Even if I had writing skills higher than a 3rd grader and a vocabulary that wasn’t 90% dirty words and made-up words, it just wouldn’t be possible to sum up the awesome.
But I guess we’ll try.
Immediately after Sweaty Emily’s cross-country flight to Cali I shoved her broke foot in my car and pointed it east. Road tripping four hours through the desert at night is surprisingly tolerable when you’ve got a kick ass roadie and Mo Money Mo Problems to distract you, btw.
(‘”roadie” as in travel companion, not alcoholic beverage while driving, btw)
((we call those “road pops” where I com from))
Friday, 11:30pm : Sin City arrival.
Engine still hot, champagne popped.
Yup, in the parking garage, $3.99 lukewarm Andre straight into orange Solo cups. I’ve never pretended to be anything less than super duper classy, right?
Post-Solos we located blogger geek-out #1 where I revealed my drunker-and-dumber real-life persona to a few new strangers. I’d already conned Aron & Page into letting me stay in their room for the weekend so I bet that kinda sucked for them.
(Cely that makes you the lone stranger and I feel obligated to put it in writing that you passed your initiation. OUaL standards – super high, btw.)
After everyone retired to their respective slumbers/cooler parties, Em and I wandered into a Walgreens and picked up a case of Bud Light to have for the weekend.
… 10 minutes later…
We got bored/thirsty looking for our room so we perched at the Gondola river and talked, people watched, and drank warm cheap beer for almost 3 hours. Back up beers = depleted.
When our actually-running roommates woke a few hours later for their Santa Run we figured it’d be nice of us to not be drunk assholes forcing them to tip-toe around in the dark, so we got a head start on our day.
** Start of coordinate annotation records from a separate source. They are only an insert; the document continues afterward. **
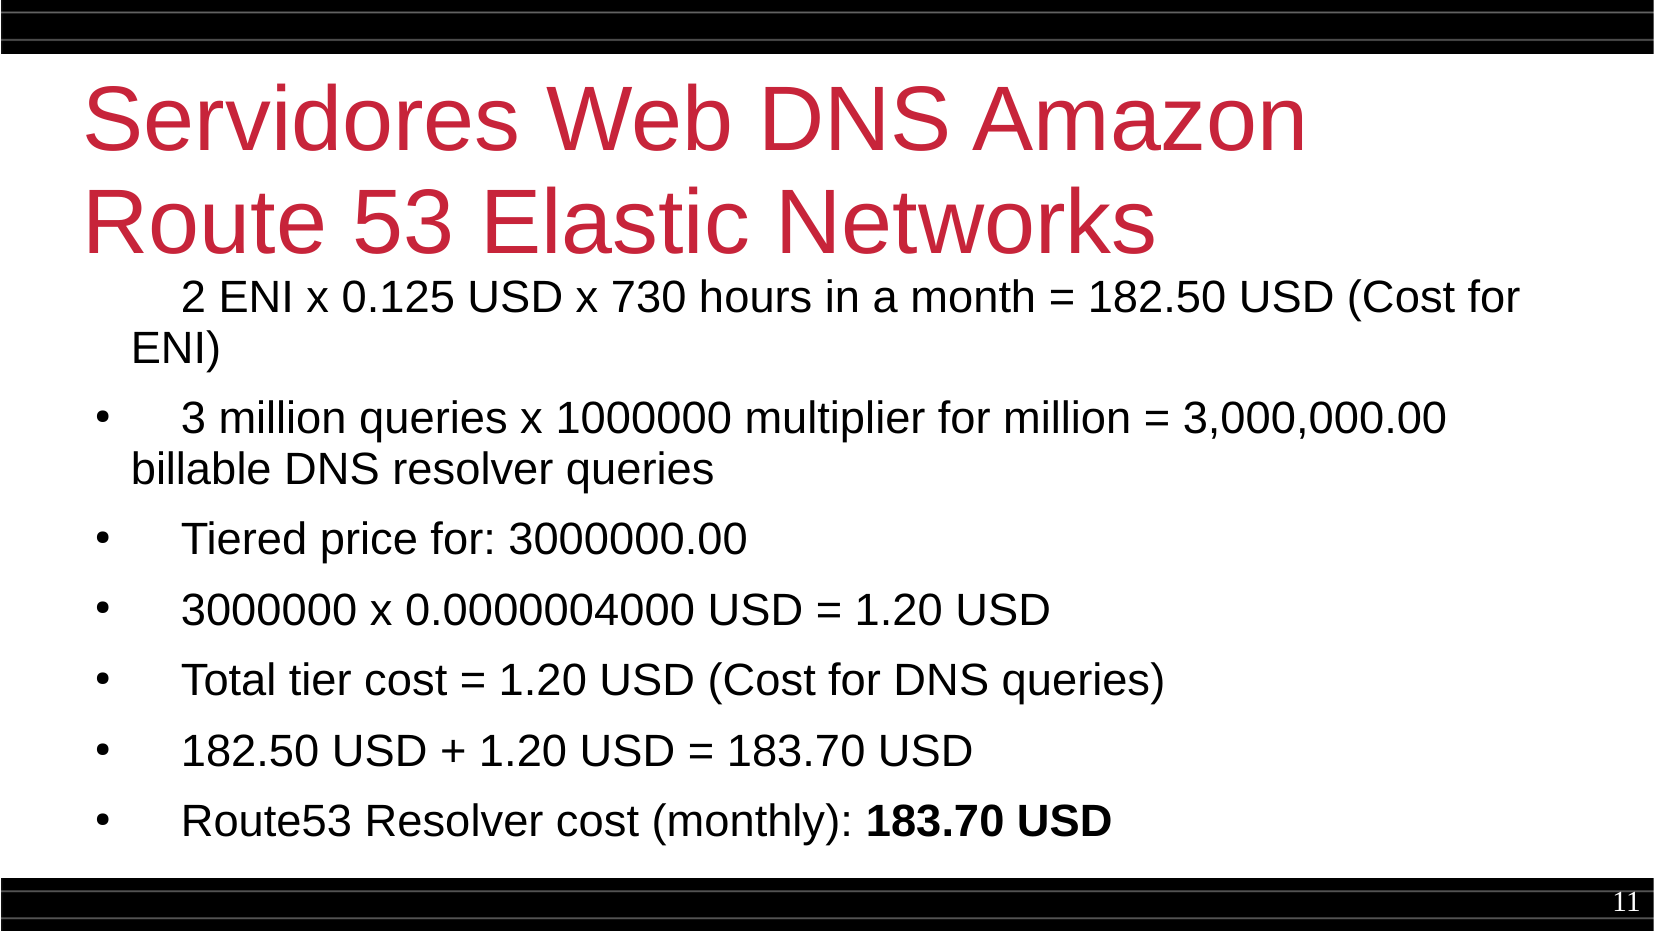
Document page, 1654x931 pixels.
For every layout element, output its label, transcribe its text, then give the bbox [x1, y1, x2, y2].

picture [1, 878, 1654, 931]
list 2 ENI x 0.125 USD x 730 hours in a month = 182.50 USD (Cost for ENI) 3 million queries x 1000000 multiplier for million = 3,000,000.00 billable DNS resolver queries Tiered price for: 3000000.00 3000000 x 0.0000004000 USD = 1.20 USD Total tier cost = 1.20 USD (Cost for DNS queries) 182.50 USD + 1.20 USD = 183.70 USD Route53 Resolver cost (monthly): 183.70 USD [82, 271, 1571, 851]
picture [1, 0, 1654, 54]
title Servidores Web DNS Amazon Route 53 Elastic Networks [82, 67, 1571, 271]
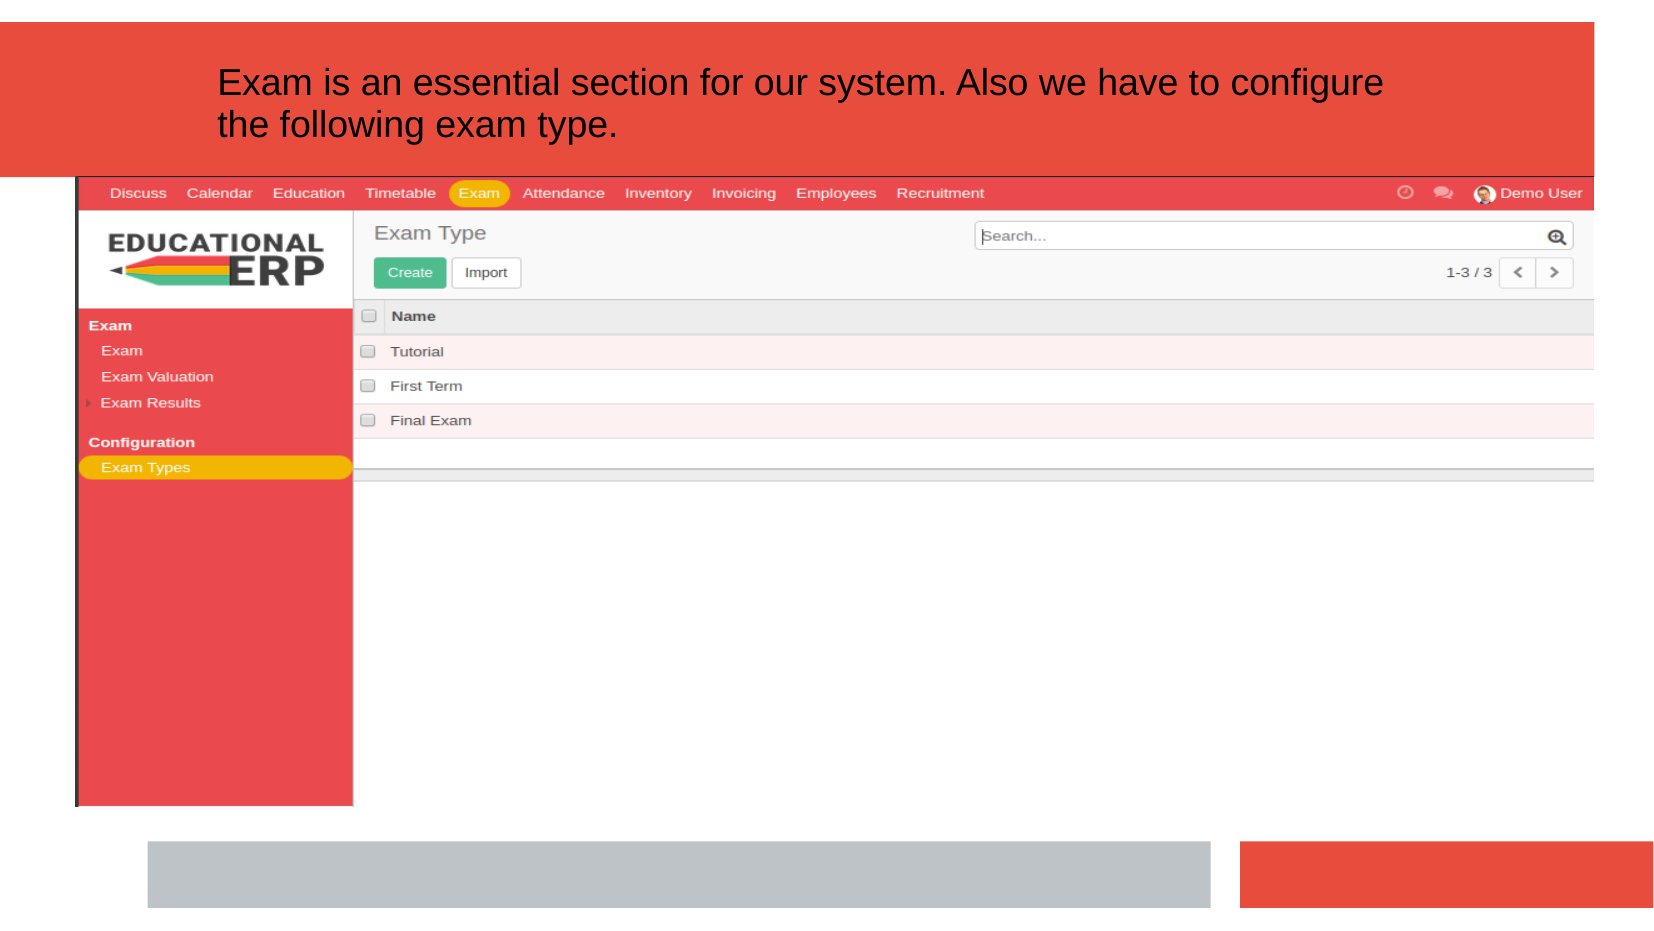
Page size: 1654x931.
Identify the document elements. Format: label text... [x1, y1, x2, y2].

picture [75, 176, 1594, 807]
text_box Exam is an essential section for our system. Also we have to configure the following exam type. [202, 53, 1411, 153]
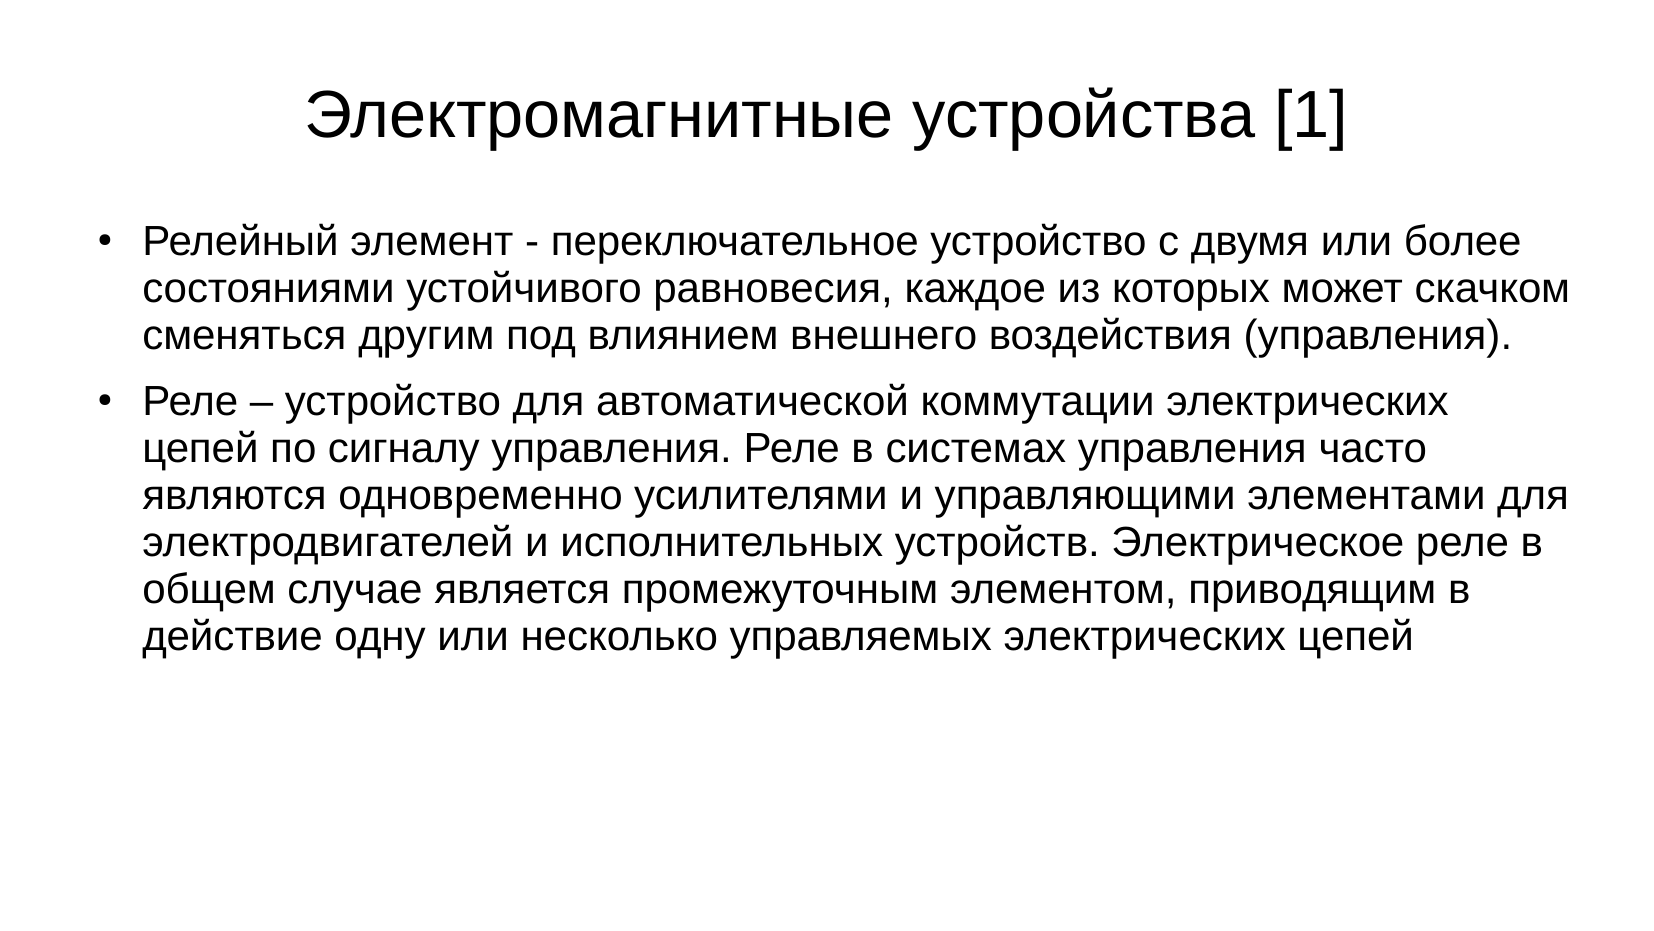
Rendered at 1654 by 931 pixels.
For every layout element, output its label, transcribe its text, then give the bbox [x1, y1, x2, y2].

title Электромагнитные устройства [1] [82, 37, 1571, 193]
list Релейный элемент - переключательное устройство с двумя или более состояниями устойчивого равновесия, каждое из которых может скачком сменяться другим под влиянием внешнего воздействия (управления). Реле – устройство для автоматической коммутации электрических цепей по сигналу управления. Реле в системах управления часто являются одновременно усилителями и управляющими элементами для электродвигателей и исполнительных устройств. Электрическое реле в общем случае является промежуточным элементом, приводящим в действие одну или несколько управляемых электрических цепей [82, 217, 1571, 758]
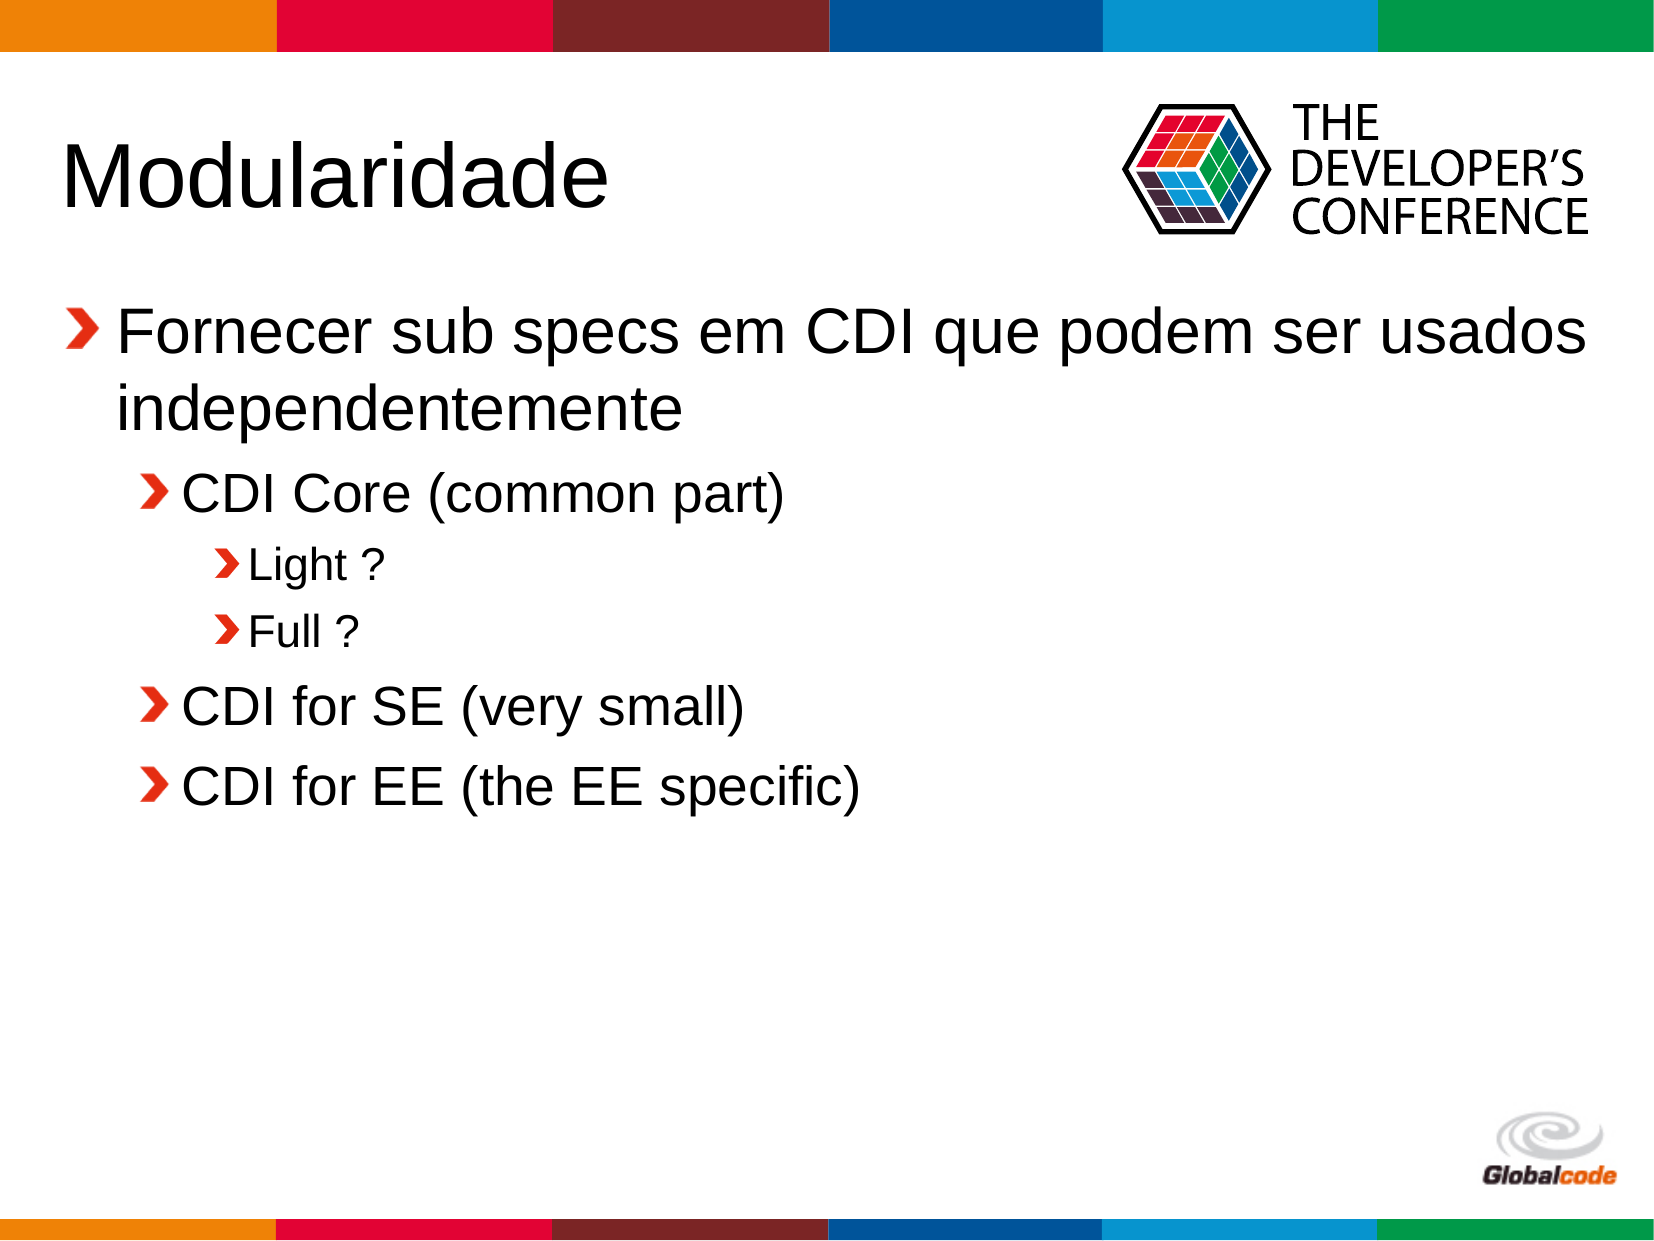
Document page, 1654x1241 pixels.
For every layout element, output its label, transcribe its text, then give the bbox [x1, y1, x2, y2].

list Fornecer sub specs em CDI que podem ser usados independentemente CDI Core (common part) Light ? Full ? CDI for SE (very small) CDI for EE (the EE specific) [45, 281, 1609, 1102]
title Modularidade [45, 87, 1075, 256]
picture [1464, 1062, 1638, 1219]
(I’m tempted to leave out the part about working out, which I feel discredits our party-pants-ONLY weekend reputation, but Emily swimming laps in the OUTDOOR pool is too ridiculous not to mention. My elliptical/weights sesh can be expunged from the record, thoughthanks)
Hmm, yeah, bad hygiene adds a little more OUaL-ness to the story.
After lunch with Ali & her bf (and finally showering) I had a real life epiphany :
Road racing is so last year. I’ll boycott my anti-RnR stance for the $5K 1st-place prize for the Stiletto Dash. Umm what do you get for winning a marathon? (I’ve obviously never looked into it) Bet it’s not five grand.
Look for me as a contender in 2012. Training starts tomorrow.
Ok, back to business.
If you’re looking for the most bang for your mimosa-buck, swing by Target for a 2.5L Rubbermaid jug. We had a long haul down the strip – from Venetian to Mandalay – and those babies got us all the way, no refills necessary.
What had us trekking so far, especially when 1/4th of our feet were booted?
Blogger geek-out #2. aka I’m A Terrible Dancer But Don’t Have To Run Tomorrow So Lets Bust a Damn White Girl Move!
(Thanks for hosting such an awesome event, Jess. And for being my kindred softball sister spirit.
The end of the night was pretty tragic with Em & I wandering desperately for what was obviously HOURS looking for food. Directionally challenged, mentally challenged, whatever the case – WHY SO HARD TO FIND A FREAKING SANDWICH IN THE CITY OF DRUNK AND BAD DECISIONS??! Gimme some damn french fries already!
(we eventually did, and it was terrible. it’s hard to displease a starving drunkard, but you, whatever joint appears as “ZOOZACRACKERS” on my credit card statement, did. blech.)
In the morning? We footballed. We beered. We tutud and sparkled and cowbelled the SHIT out of the race.